1、Kruskal算法描述
Kruskal算法是基於貪心的思想得到的。首先我們把所有的邊按照權值先從小到大排列,接着按照順序選取每條邊,如果這條邊的兩個端點不屬於同一集合,那麼就將它們合併,直到所有的點都屬於同一個集合爲止。至於怎麼合併到一個集合,那麼這裏我們就可以用到一個工具——-並查集。換而言之,Kruskal算法就是基於並查集的貪心算法。
2、Kruskal算法實現過程
此算法主要依託於三個函數第一個則是cmp函數我們需要定義一個結構體來存一條路的端點和這條路的權值,而cmp函數實現的功能則是將每條路的權值從小到大排列,第二個和第三個因爲克魯斯卡爾算法是依託於並查集,所以需要遞歸尋找根節點的函數和將子節點壓縮的函數,在找到根節點不同的函數是需要將權值加起來,最後用num來計算出一共走了幾條路,當走了比點少一條路的時候代表找到了最小生成樹。
3、Kruskal算法代碼以及例題
You are assigned to design network connections between certain points in a wide area. You are given a set of points in the area, and a set of possible routes for the cables that may connect pairs of points. For each possible route between two points, you are given the length of the cable that is needed to connect the points over that route. Note that there may exist many possible routes between two given points. It is assumed that the given possible routes connect (directly or indirectly) each two points in the area.

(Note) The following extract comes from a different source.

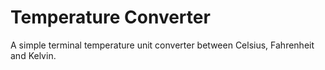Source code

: # Temperature Converter

A simple terminal temperature unit converter between Celsius, Fahrenheit and Kelvin.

Your task is to design the network for the area, so that there is a connection (direct or indirect) between every two points (i.e., all the points are interconnected, but not necessarily by a direct cable), and that the total length of the used cable is minimal.
Input
The input file consists of a number of data sets. Each data set defines one required network. The first line of the set contains two integers: the first defines the number P of the given points, and the second the number R of given routes between the points. The following R lines define the given routes between the points, each giving three integer numbers: the first two numbers identify the points, and the third gives the length of the route. The numbers are separated with white spaces. A data set giving only one number P=0 denotes the end of the input. The data sets are separated with an empty line.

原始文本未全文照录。